Users in the age bracket `[41 , 55]` are close to 3 times more likely to choose `action_meat_free_monday` than those outside of this bracket. 

People in the oldest age bracket `[56, 100]` are 2.4 times more likely to commit to `action_using_renewable_energy`.

People who chose `badge_carb_neutral` are 2.2 times more likely to commit to `action_drive_electric_vehicle`.

Indeed, the top ten is really dominated by the actions `action_meat_free_monday` and `action_drive_electric_vehicle`.

Let's explore this further by digging into the combinations of the `given_event` columns.

**They are already doing it, versus they want to do it**

In [107]:
event_name = 'action_drive_electric_vehicle'
event = user_data_onehot[event_name]

# get the top three `given_event`s from the `conditional_prob_ratios` frame
given_event_names = conditional_prob_ratios_topten.loc[
    conditional_prob_ratios_topten.event == event_name,
    'given_event']

# we'll drop `age_unknown` here as it is mutually exclusive with `age_[41.0, 55.0]`
# given_event_names = given_event_names.iloc[1:]

# now the `given_event` becomes when _all_ of these events are true for the user 
given_event = user_data_onehot[given_event_names].all(axis = 1)

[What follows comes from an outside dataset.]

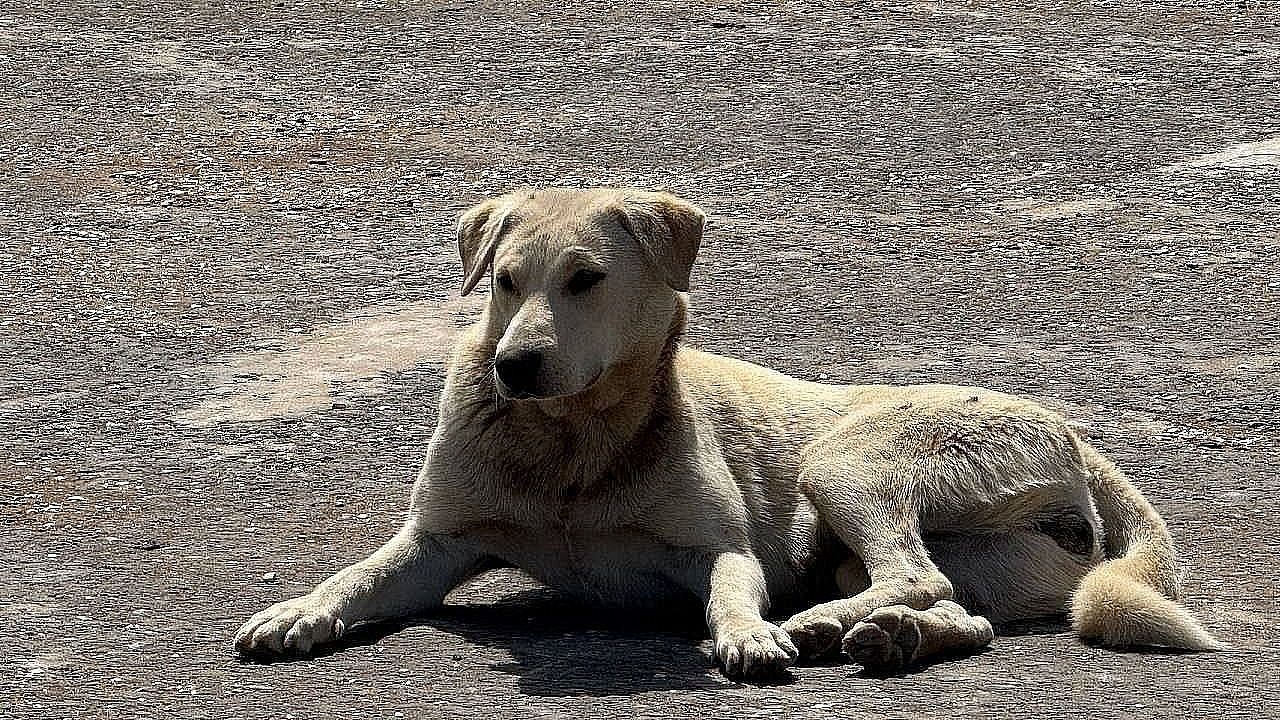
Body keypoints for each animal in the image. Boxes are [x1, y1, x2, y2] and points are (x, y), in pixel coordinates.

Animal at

compute_conditional_prob_ratio(event, given_event)

3.555147058823529

In [108]:
pd.crosstab(given_event, event)

action_drive_electric_vehicle,0,1
row_0,Unnamed: 1_level_1,Unnamed: 2_level_1
False,1918,16
True,132,4


In [112]:
conditional_prob_ratios_bottom_ten = conditional_prob_ratios_melted.iloc[:10].copy()
conditional_prob_ratios_bottom_ten['cond_prob'] = 1. / conditional_prob_ratios_bottom_ten['cond_prob']
conditional_prob_ratios_bottom_ten

Unnamed: 0,event,given_event,cond_prob
146,action_use_public_transport,"age_[56.0, 100.0]",inf
166,action_drive_electric_vehicle,"age_[56.0, 100.0]",inf
126,action_meat_free_monday,"age_[56.0, 100.0]",inf
132,action_meat_free_monday,badge_vegan,9.748495
26,action_vegan,"age_[56.0, 100.0]",3.286517
168,action_drive_electric_vehicle,badge_reduce_waste,2.84639
123,action_meat_free_monday,"age_[18.0, 29.0]",2.611055
163,action_drive_electric_vehicle,"age_[18.0, 29.0]",2.565247
12,action_no_red_meat,badge_vegan,2.384981
121,action_meat_free_monday,gender_Male,2.380123


56 100 people don't seem to want to do anything.

Two interpretations here:
* They don't want to do it
* They are doing it anyway

For a vegan, every Monday is a meat-free Monday
On the otherhand, I'm not super surprised that gender_Male are 2.4 times less likely than the other genders to choose meat free Monday.
Is that because these guys are already vegetarian, or because they don't want to stop eating meat?

In [None]:
It would be useful to have information about what users are already doing, rather than what their values are.

That would certainly make these trends more interpretable.